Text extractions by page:
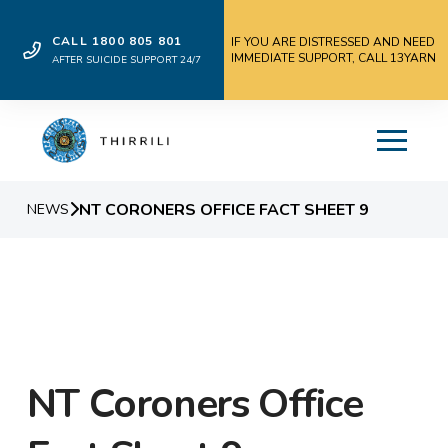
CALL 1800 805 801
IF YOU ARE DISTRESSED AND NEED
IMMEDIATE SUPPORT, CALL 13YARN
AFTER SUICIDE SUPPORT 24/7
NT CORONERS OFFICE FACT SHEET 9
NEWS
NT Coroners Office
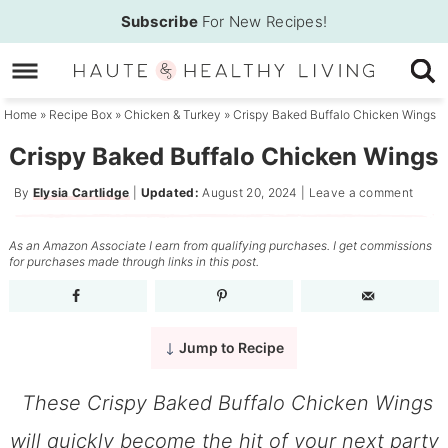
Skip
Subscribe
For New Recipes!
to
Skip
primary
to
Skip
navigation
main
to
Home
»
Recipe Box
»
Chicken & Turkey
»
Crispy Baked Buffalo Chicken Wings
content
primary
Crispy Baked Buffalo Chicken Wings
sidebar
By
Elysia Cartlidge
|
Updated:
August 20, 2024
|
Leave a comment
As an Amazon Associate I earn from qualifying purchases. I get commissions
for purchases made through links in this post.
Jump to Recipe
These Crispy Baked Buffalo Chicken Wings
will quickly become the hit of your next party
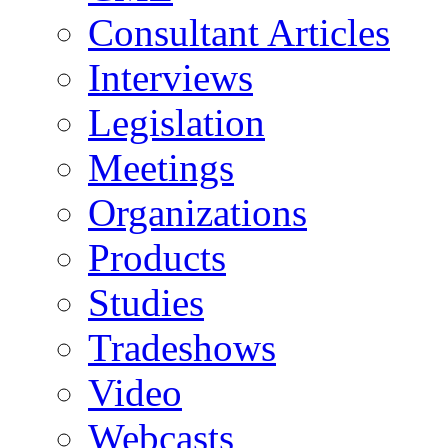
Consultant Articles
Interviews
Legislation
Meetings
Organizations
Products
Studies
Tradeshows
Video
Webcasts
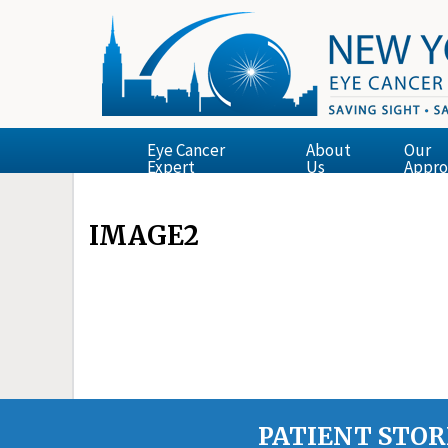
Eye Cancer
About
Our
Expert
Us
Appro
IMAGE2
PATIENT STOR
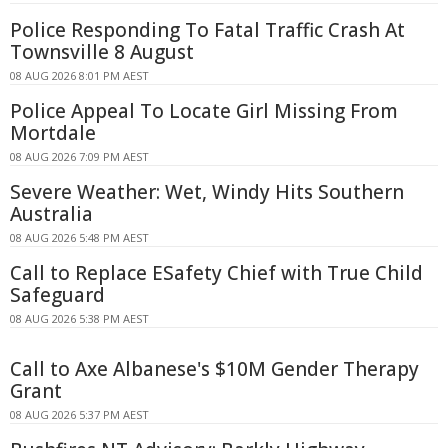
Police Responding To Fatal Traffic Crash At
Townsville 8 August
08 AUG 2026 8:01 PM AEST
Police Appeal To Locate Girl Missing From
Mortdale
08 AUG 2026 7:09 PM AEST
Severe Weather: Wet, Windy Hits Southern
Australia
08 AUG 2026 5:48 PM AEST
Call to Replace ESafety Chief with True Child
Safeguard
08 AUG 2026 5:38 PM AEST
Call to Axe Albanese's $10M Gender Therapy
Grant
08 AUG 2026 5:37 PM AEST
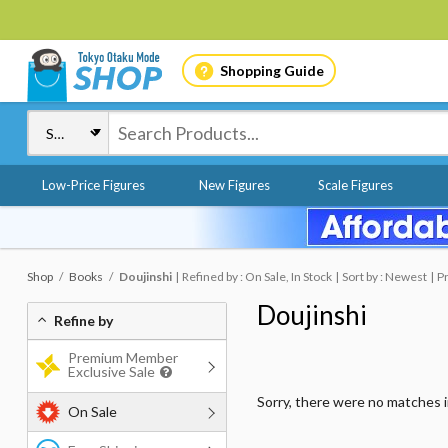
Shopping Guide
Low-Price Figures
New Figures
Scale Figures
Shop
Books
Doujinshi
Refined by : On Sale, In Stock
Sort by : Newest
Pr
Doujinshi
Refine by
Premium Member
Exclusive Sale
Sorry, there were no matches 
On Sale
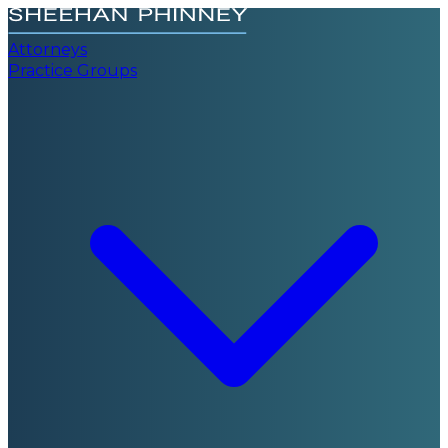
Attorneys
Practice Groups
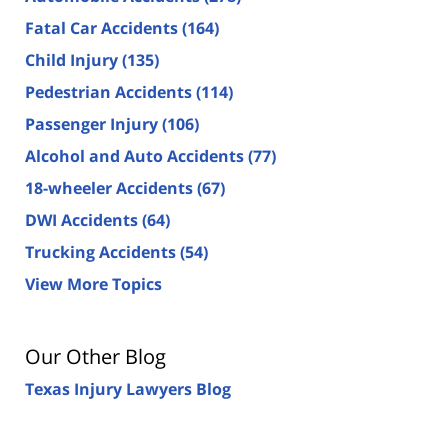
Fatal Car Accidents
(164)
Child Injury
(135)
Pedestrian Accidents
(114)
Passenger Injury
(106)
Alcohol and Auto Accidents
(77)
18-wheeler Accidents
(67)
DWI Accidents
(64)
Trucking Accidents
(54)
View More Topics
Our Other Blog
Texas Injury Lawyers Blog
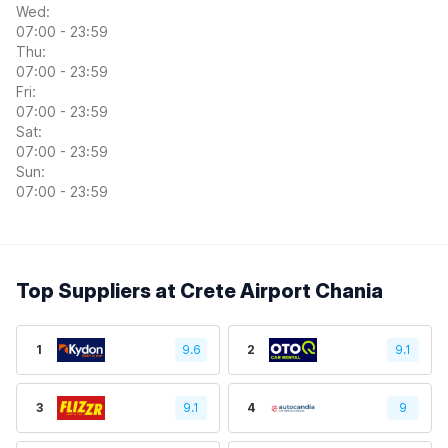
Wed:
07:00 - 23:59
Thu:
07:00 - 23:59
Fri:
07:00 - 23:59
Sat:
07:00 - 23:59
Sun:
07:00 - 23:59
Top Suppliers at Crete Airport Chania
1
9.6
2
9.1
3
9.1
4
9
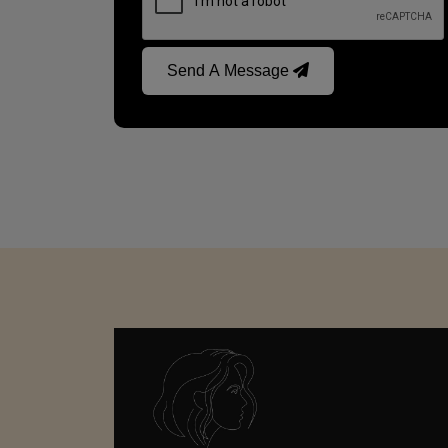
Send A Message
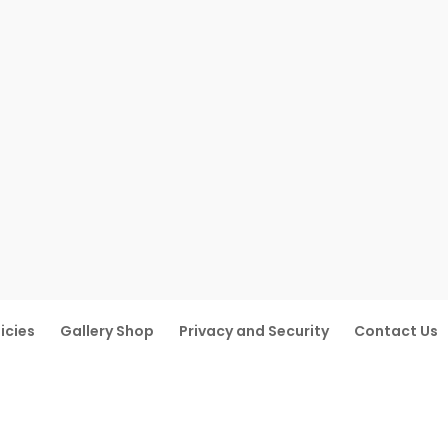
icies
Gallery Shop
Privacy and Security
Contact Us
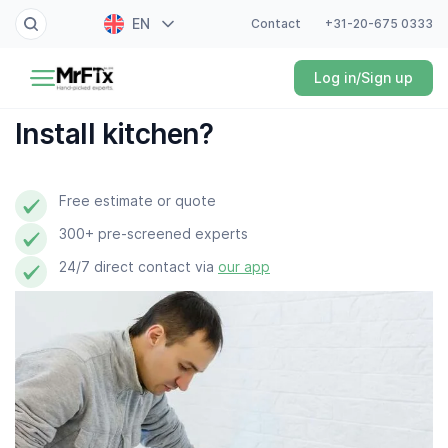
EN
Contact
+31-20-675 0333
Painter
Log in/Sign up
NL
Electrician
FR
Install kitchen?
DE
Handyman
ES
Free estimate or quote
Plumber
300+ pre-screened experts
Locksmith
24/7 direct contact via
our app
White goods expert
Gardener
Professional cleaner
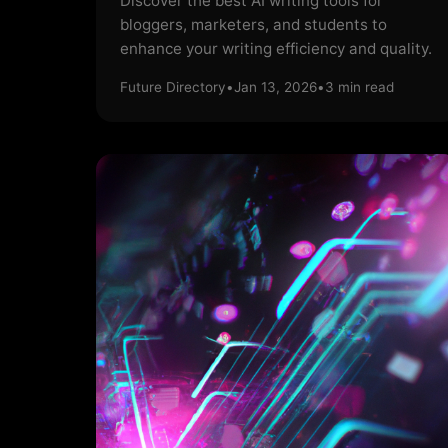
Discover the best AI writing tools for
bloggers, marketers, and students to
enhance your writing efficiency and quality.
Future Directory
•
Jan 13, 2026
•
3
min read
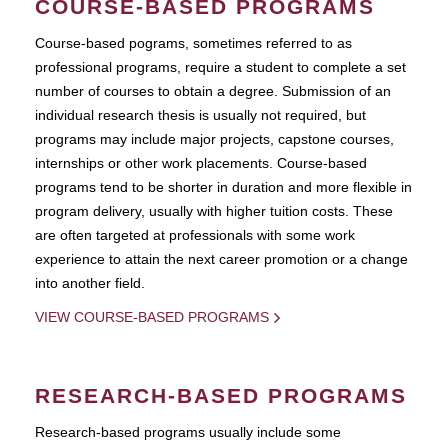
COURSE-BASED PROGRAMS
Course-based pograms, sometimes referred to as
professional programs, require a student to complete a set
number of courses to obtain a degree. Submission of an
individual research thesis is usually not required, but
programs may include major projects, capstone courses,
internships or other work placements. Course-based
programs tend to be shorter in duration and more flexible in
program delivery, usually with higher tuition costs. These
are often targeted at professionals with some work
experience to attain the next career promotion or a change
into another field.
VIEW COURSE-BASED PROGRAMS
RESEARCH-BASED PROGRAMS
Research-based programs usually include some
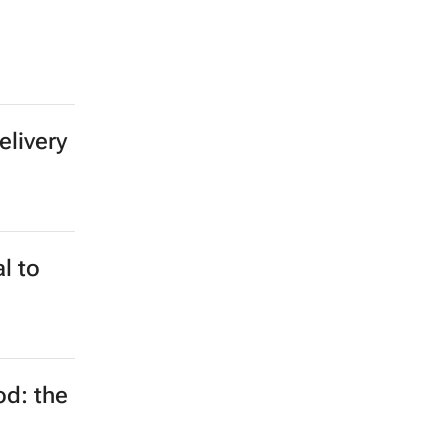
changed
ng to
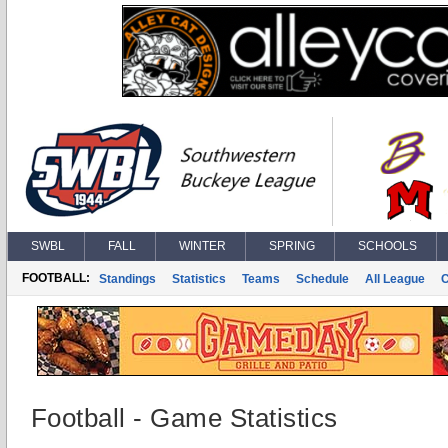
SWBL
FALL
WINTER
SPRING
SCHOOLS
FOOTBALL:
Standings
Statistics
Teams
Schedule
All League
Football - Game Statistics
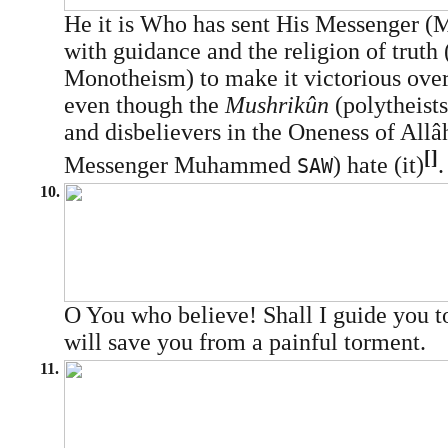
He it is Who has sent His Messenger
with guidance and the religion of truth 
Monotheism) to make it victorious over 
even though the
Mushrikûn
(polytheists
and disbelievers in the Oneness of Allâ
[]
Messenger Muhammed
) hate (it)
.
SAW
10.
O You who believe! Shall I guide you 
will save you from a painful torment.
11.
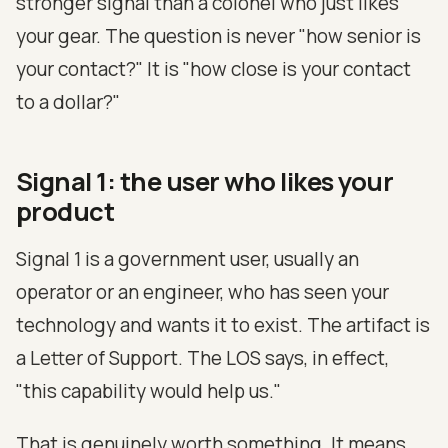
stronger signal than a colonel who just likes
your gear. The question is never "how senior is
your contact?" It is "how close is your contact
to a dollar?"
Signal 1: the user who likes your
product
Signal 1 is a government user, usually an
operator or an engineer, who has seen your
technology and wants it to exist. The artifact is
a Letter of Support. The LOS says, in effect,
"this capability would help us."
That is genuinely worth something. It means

YOUR OBJECTIVE: Return every line of the material above that contains the word "Accidents", matching case exactly.

SOLUTION FOR THIS EXERCISE:
Fatal Car Accidents
Pedestrian Accidents
Alcohol and Auto Accidents
18-wheeler Accidents
DWI Accidents
Trucking Accidents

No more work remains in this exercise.